In church membership all are members of the one body. And here comes the final point in this sermon that invites us to take membership more seriously. Having written about how the relationship between the members affects the health of the body, Paul goes on to state, ‘Now you are the body of Christ and individually members of it.’ (12:27) And once again, don’t let familiarity with biblical words obscure their significance for you.

Paul doesn’t say that we, the church, composed of members, are like Christ’s body. He says we are Christ’s body: ‘Now you are the body of Christ and individually members of it.’ I don’t know about you, but I find that hugely challenging.

There’s a poem that I imagine that many of you will have heard quoted, at least in part.
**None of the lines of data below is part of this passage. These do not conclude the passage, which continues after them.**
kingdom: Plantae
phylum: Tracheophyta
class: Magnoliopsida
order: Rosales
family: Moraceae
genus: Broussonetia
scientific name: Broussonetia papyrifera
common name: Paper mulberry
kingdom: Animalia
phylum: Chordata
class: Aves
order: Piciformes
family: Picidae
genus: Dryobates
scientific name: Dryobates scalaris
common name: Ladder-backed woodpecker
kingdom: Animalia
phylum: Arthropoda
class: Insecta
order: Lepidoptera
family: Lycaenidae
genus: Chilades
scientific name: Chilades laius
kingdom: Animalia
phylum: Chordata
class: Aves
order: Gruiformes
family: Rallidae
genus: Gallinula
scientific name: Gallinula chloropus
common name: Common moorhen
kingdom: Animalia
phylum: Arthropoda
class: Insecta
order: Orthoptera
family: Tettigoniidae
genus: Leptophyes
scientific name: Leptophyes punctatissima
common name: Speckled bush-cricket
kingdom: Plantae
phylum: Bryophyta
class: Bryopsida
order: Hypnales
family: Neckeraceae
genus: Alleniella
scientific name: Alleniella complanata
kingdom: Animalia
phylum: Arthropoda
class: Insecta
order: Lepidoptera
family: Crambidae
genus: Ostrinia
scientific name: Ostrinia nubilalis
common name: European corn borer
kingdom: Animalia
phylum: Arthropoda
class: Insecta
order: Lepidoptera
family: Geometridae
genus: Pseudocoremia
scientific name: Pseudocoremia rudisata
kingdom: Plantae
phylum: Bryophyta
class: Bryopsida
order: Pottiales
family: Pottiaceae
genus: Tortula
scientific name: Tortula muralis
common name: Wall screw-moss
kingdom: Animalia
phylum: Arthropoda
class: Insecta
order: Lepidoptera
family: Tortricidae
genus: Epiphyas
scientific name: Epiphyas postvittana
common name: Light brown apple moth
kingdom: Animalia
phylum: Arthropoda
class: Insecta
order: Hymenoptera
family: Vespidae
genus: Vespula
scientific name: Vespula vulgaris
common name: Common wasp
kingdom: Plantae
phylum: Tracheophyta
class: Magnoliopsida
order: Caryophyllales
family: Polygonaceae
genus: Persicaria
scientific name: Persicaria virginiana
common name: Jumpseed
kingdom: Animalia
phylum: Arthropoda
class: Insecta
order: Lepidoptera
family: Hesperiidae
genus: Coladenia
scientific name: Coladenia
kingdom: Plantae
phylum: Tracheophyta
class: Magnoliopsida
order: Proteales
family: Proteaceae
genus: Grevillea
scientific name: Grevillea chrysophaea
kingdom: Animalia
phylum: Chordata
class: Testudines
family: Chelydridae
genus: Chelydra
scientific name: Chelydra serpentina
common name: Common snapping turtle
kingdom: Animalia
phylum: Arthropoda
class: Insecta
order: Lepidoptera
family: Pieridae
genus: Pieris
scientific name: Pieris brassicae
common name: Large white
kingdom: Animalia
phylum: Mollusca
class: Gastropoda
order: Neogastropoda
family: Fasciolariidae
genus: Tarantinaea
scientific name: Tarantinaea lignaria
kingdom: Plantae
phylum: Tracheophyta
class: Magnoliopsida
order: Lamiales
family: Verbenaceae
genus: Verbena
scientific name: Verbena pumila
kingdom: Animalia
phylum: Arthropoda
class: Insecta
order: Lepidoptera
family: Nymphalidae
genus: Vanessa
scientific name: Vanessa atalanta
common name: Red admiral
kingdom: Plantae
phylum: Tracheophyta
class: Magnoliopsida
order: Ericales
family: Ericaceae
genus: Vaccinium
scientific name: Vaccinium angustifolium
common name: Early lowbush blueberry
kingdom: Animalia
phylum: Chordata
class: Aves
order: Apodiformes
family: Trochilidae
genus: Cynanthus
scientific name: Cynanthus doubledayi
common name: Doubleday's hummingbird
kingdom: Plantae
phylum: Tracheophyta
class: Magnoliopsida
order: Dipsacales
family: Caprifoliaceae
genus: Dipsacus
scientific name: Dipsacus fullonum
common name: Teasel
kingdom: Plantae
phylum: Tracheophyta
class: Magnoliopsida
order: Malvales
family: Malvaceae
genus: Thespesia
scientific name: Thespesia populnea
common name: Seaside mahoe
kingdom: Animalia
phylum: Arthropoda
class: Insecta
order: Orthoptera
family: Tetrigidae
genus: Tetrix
It’s often attributed to our fellow church member, Teresa of Avila (1515-1582), though whether it was she who wrote it is uncertain; maybe it was one of history’s supposedly less important church members who did so. Whichever the case, I think it speaks to where we are today:

Christ has no body but yours,
No hands, no feet on earth but yours,
Yours are the eyes with which he looks
Compassion on this world,
Yours are the feet with which he walks to do good,
Yours are the hands, with which he blesses all the world.
Yours are the hands, yours are the feet,
Yours are the eyes, you are his body.
Christ has no body now but yours,
No hands, no feet on earth but yours,
Yours are the eyes with which he looks
compassion on this world.
Christ has no body now on earth but yours.

And today I would want to say a firm “Amen” to all of that, as long as every time we hear the word, “yours” you don’t think of it as about you only, the individual; Christ has no body but yours, church members!  It’s about all the members of the church together; they and we who collectively form the body of Christ here on earth, in order to do his work here on earth; Christ has no body but yours.

Earlier in this service we focused upon Jesus Christ’s Spirit-anointed ministry, which he said was ‘to  bring good news to the poor … to proclaim release to the captives … and recovery of sight to the blind …. to let the oppressed go free … [and] to proclaim the year of the Lord’s favour.’ (Luke 4:18, 19) That gives us a good idea of what being Christ’s body in this world entails.

That might seem like a big “ask” because it is a big ask! But we are never alone in this bringing of good news to those in need, because you and I are all members of one body, arranged by God as God chooses (12:18); arranged for living the life of Christ in the world today. So may God give us the inspiration and the strength to do exactly that; all of us together, members of Christ’s body. Amen.